Microsoft Entra のレコメンデーション機能は、Azure Advisor の Microsoft Entra 固有の実装であり、Azure デプロイを最適化するためのベスト プラクティスに従うのに役立つ、パーソナライズされたクラウド コンサルタントです。 Azure Advisor は、リソースの構成と使用データを分析し、Azure リソースの費用対効果、パフォーマンス、信頼性、およびセキュリティを向上させるのに役立つソリューションを推奨します。
Microsoft Entra のレコメンデーションでは、テナントを安全で正常な状態に保つため、Microsoft Entra テナント用の Microsoft のベスト プラクティスのロールアウトと管理をサポートするのに同様のデータを使用します。 Microsoft Entra のレコメンデーション機能は、テナントのセキュリティ、正常性、使用状況に関する包括的な視点を提供します。
電子メール通知 (プレビュー)
Microsoft Entra のレコメンデーションでは、新しいレコメンデーションが生成されたときに電子メール通知が生成されるようになりました。 この新しいプレビュー機能は、レコメンデーションごとに事前に定義されたロールのセットに電子メールを送信します。 たとえば、テナントのアプリケーションの正常性に関連付けられるレコメンデーションは、アプリケーション管理者ロールを持つユーザーに送信されます。

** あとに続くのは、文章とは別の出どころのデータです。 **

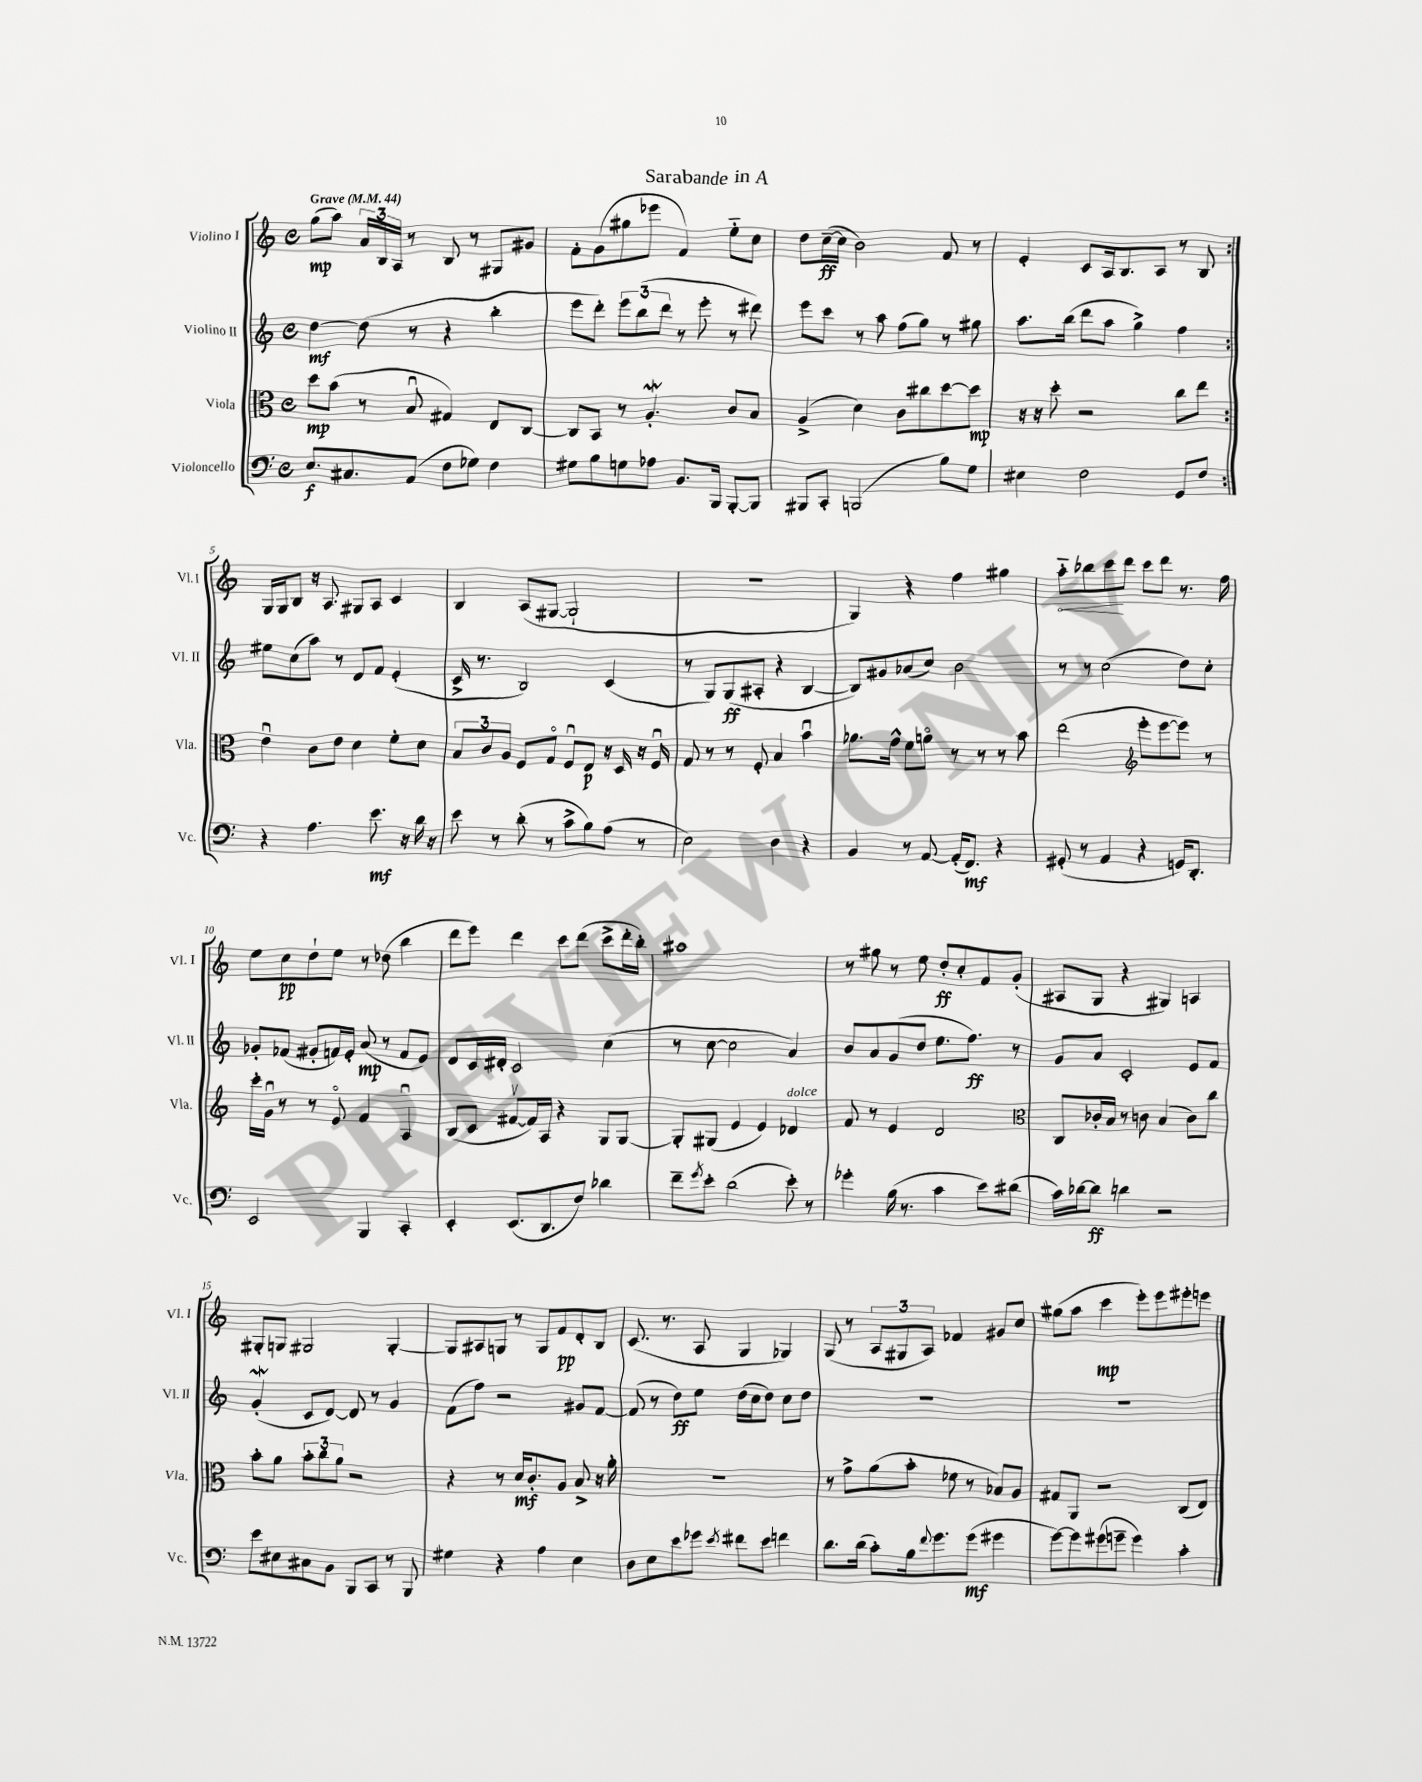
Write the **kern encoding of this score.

**kern	**kern	**kern	**kern
*staff4	*staff3	*staff2	*staff1
*clefF4	*clefC3	*clefG2	*clefG2
*k[]	*k[]	*k[]	*k[]
*M4/4	*M4/4	*M4/4	*M4/4
*met(c)	*met(c)	*met(c)	*met(c)
*MM44	*MM44	*MM44	*MM44
8.E	8dd	[4dd	(8gg
.	(8b	.	8aa)
8.C#	.	.	.
.	8r	(8dd]	24a
.	.	.	24B
.	.	.	24A
(8AA	8Bu	8r	8r
8F	4G#)	4r	8B
8G-)	.	.	8r
4F	8E	4bb'	8G#
.	[8C	.	8g#
=	=	=	=
8G#	8C]	8eee	8f'
8B	8BB	8ddd')	(8g
8G	8r	12eee	8gg#
.	.	(12bb	.
8A-	4.A'	.	8eee-
.	.	12ddd	.
8.BB	.	8r	4f)
.	.	8eee'	.
16BBB	.	.	.
[8BBB'	8c	8r	8ee'~
8BBB]	8B	8ddd#)	8cc
=	=	=	=
8BBB#	(4A^	8eee	8dd
8CC'	.	8ccc	([16cc~
.	.	.	16cc]
(2BBB	4d)	8r	2b)
.	.	8aa	.
.	8c	(8ff	.
.	8cc#	8gg)	.
8B)	[8dd	8r	8f
8G	8dd]	8gg#	8r
=	=	=	=
4E#	16r	8.aa	4e'
.	16r	.	.
.	8dd'	.	.
.	.	(16bb	.
2F	2r	8ddd	8c
.	.	8aa	16A
.	.	.	8.B
.	.	4gg^)	.
.	.	.	8A
8GG	8cc	4ff	8r
8F	8ee	.	8B
=:|!	=:|!	=:|!	=:|!
4r	4eu	8ee#	16G
.	.	.	16G
.	.	(8cc	8B
4.A	8c	8aa)	16r
.	.	.	8.A
.	8e	8r	.
.	4d	8d	8G#
8.e	.	8f	8A
.	8f'	(4e'	4c
16r	.	.	.
16d	8d	.	.
16r	.	.	.
=	=	=	=
8e	12B	16c^	4B
.	.	8.r	.
.	12c	.	.
8r	.	.	.
.	12A	.	.
(8d'	8F	2B)	(8A
8r	8Go	.	[8G#
8c^	8Fu	.	2G#`]
8B)	8E	.	.
(8A	16r	(4c	.
.	16D	.	.
8r	16r	.	.
.	16Fu	.	.
=	=	=	=
2E)	8G	8r	1r
.	8r	8G)	.
.	8r	(8G	.
.	8F'	8A#'	.
4D	4B	4r	.
4r	4bu	[4B	.
=	=	=	=
4BB	8.a-	8B])	4G)
.	.	8g#	.
.	16g^^	.	.
8r	8f	(8a-	4r
[8AA	8ao	8cc)	.
(16AA']	8r	2b	4ff
8.FF)	.	.	.
.	8r	.	.
4r	8r	.	4gg#
.	8b	.	.
=	=	=	=
(8GG#'	(2ee	8r	8aa'~
8r	.	8r	8bb-
4AA	.	(2cc	8ccc
.	.	.	8ddd
*	*clefG2	*	*
4r	8eee'	.	8ccc
.	[8eee	.	8ddd
16GG)	8eee])	8dd)	8.r
8.DD'	.	.	.
.	8r	8cc'	.
.	.	.	16ff
=	=	=	=
2EE	16ccc'	8g-'	8ee
.	16gu	.	.
.	8r	(8f-	8cc
.	8r	8g#'	8dd`
.	8eo	16f)	8ee
.	.	16e'	.
4BBB	4f	(8a	8r
.	.	8r	(8dd-
4CC'	4Au	8f	4bb
.	.	8e)	.
=	=	=	=
4EE'	(8B	8d	8ddd
.	8c	16c	8eee)
.	.	16d#'	.
(8.EE	[8f#v	2c	4ddd
.	16f#])	.	.
8.DD	16A	.	.
.	4r	.	8ccc
8F)	.	.	(8ddd
4d-	8G	(4cc	8ccc^
.	[8G	.	16ddd'
.	.	.	16bb')
=	=	=	=
8f~	8G']	8r	1aa#
8qg	.	.	.
8e'	(8G#	[8cc	.
(2d	4e	2cc]	.
.	4e)	.	.
8e')	4d-	4a)	.
8r	.	.	.
=	=	=	=
4g-'	8f	8b	8r
.	8r	8a	8gg#
(16B	4e	(8g	8r
8.r	.	.	.
.	.	8dd	8ee
4c	2d	8.ee	8dd'
.	.	.	8cc'
.	.	8.ff)	.
8e)	.	.	8f
(8d#	.	8r	(8g'
=	=	=	=
*	*clefC3	*	*
16c)	8C	8g	8A#
[16d-	.	.	.
8d-]	16c-'	8a	8G
.	16B	.	.
4d	8r	2c'	4r
.	8c	.	.
2r	(4B	.	4G#)
.	8c)	8e	4A
.	8cc	8f	.
=	=	=	=
8e	8b'	(4g'	8G#'
8E#	8a	.	8G
8C#	12b'	8c	2G#
.	12cc	.	.
8BB	.	[8d)	.
.	12a	.	.
8BBB	2r	8d]	.
8CC	.	8r	.
8r	.	4g	[4G#'
8BBB	.	.	.
=	=	=	=
4G#	4r	(8f	8G#]
.	.	8ff)	8A#
4r	8r	2r	8G
.	16d	.	8r
.	8.c'	.	.
4A	.	.	8G
.	8A	.	8f
4E	8B^	8g#	8d'
.	16r	[8f	8B
.	16a'	.	.
=	=	=	=
8D	1r	(8f]	(8.c
8E	.	8r	.
.	.	.	8.r
8e	.	8dd)	.
8g-	.	8ee	8A
8qe	.	.	.
8f#	.	(16dd	4G
.	.	16cc	.
8e	.	8dd)	.
4f	.	8cc	4G-)
.	.	8dd	.
=	=	=	=
8.d	8r	1r	(8G
.	8g^	.	8r
(16d	.	.	.
8c')	(8a	.	12A
.	.	.	12G#
16B	8b'	.	.
.	.	.	12A)
8qqf	.	.	.
8.g	.	.	.
.	8f-	.	4f-
(8g	8r	.	.
4g#	8B-)	.	8g#
.	8A	.	8cc
=	=	=	=
[8g)	8G#	1r	(8gg#
8g]	8AA	.	8aa
(8g#	2r	.	4ccc
8g~	.	.	.
4g)	.	.	8eee')
.	.	.	8eee
4c'	(8C	.	8eee#'
.	8E)	.	8eee
==	==	==	==
*-	*-	*-	*-
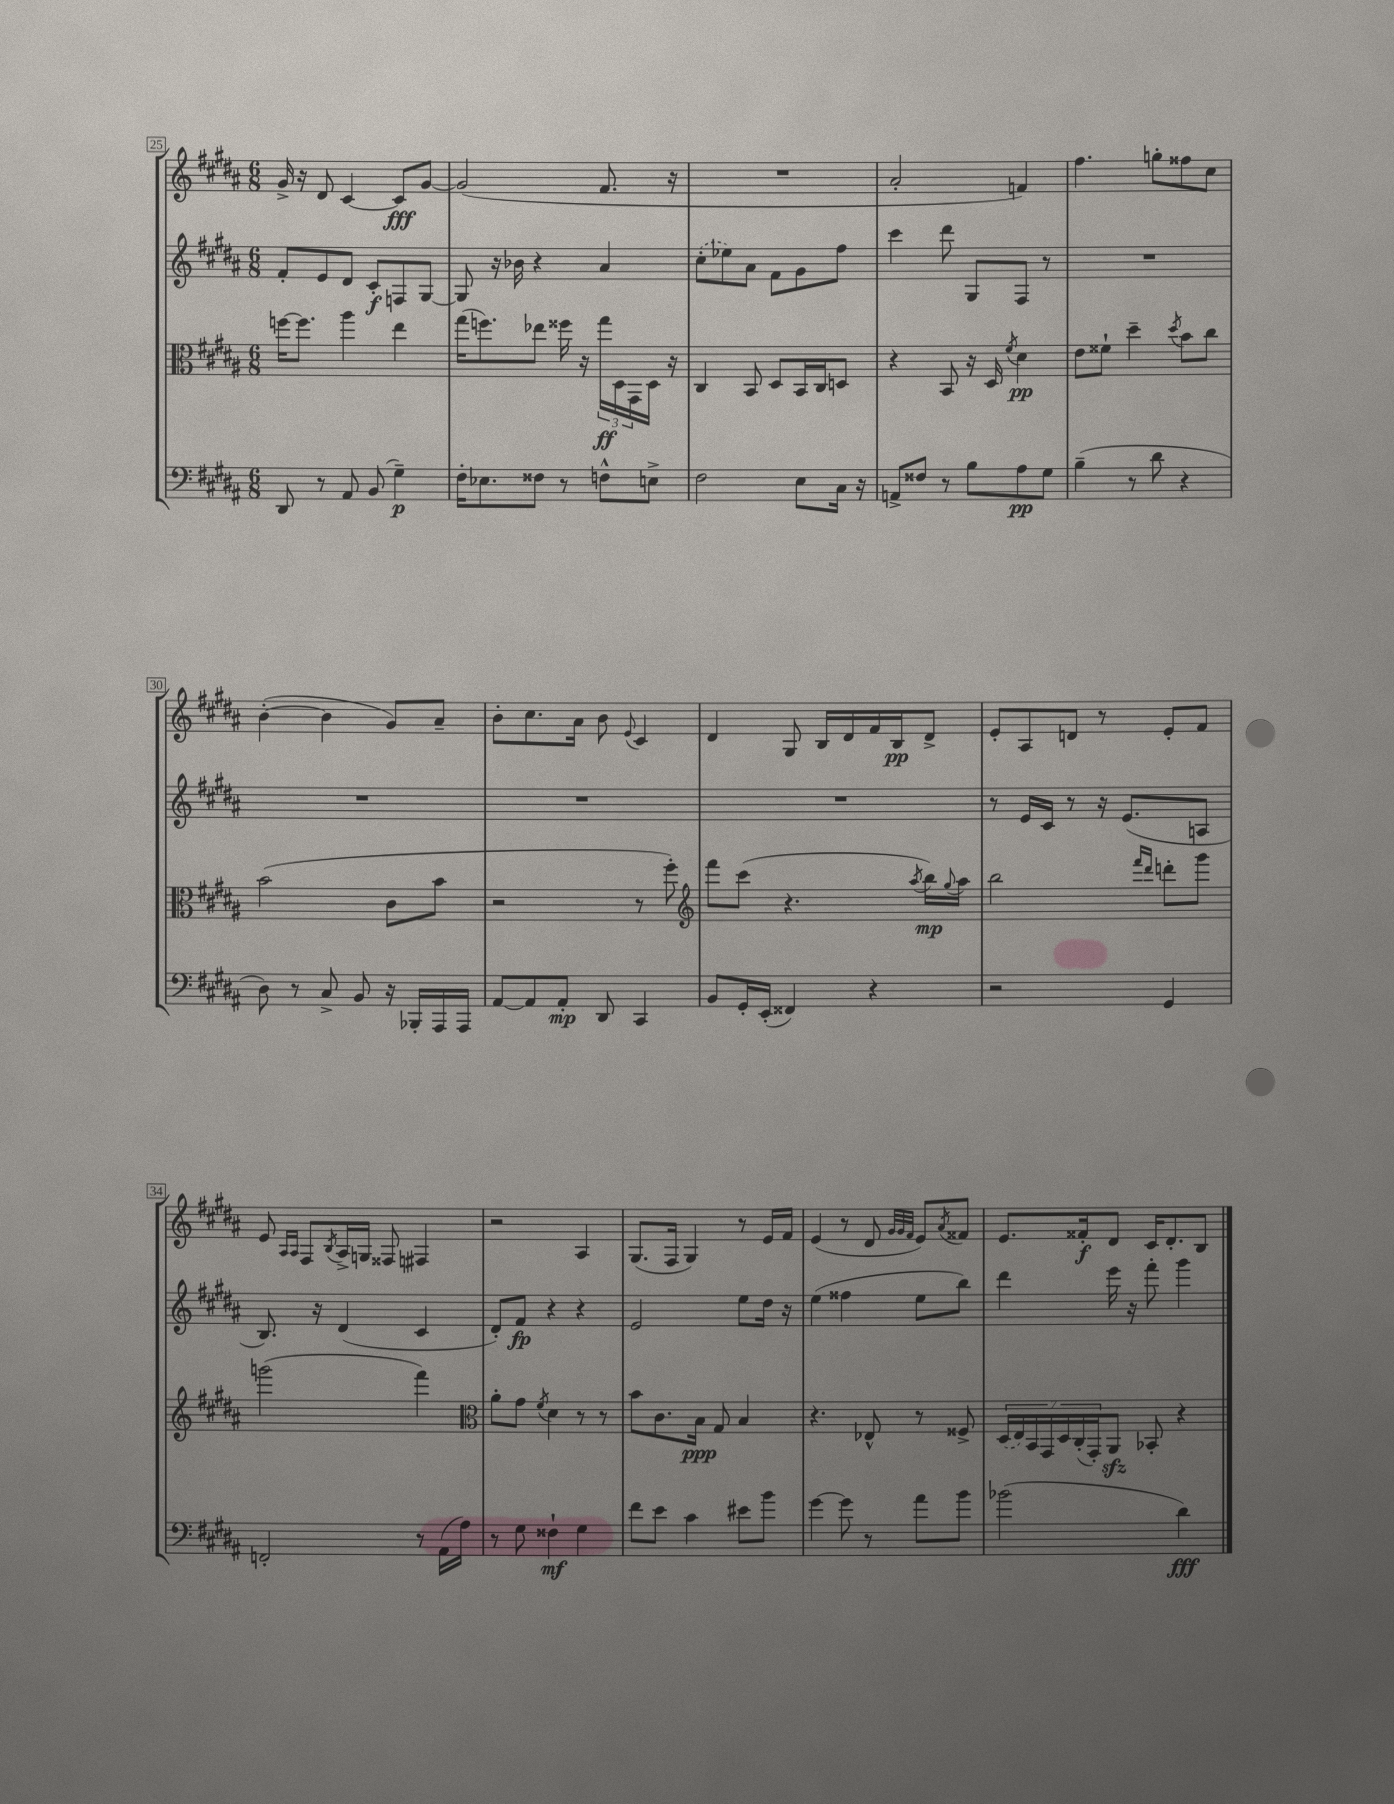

組織が Privileged Identity Management (PIM) を使用している場合、受信者は、電子メール通知を受信するために指定されたロールに昇格する必要があります。 ロールにアクティブに割り当てられているユーザーがいない場合、電子メールは送信されません。 このため、推奨事項を定期的にチェックして、新しい推奨事項を確実に把握することをお勧めします。